* Problem description:
Can you print everything from the start of the records down to the line containing "Gigerich underscored that", including that line, word for word?

* Extracted information:
————————

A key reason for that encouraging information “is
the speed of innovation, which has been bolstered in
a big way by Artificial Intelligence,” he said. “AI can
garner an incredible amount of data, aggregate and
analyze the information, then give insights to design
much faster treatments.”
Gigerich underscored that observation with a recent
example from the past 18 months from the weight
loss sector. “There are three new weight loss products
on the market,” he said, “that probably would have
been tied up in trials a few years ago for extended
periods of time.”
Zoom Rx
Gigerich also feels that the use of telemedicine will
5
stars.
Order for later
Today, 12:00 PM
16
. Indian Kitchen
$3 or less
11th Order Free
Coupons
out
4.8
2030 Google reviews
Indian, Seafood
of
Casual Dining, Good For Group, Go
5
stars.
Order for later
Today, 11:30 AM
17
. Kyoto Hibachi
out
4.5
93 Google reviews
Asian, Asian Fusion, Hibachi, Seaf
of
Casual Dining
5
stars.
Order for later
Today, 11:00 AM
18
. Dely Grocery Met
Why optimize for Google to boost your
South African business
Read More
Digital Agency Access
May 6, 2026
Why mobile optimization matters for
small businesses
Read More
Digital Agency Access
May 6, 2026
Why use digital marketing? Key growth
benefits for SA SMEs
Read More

————————

* Exercise result:
A key reason for that encouraging information “is
the speed of innovation, which has been bolstered in
a big way by Artificial Intelligence,” he said. “AI can
garner an incredible amount of data, aggregate and
analyze the information, then give insights to design
much faster treatments.”
Gigerich underscored that observation with a recent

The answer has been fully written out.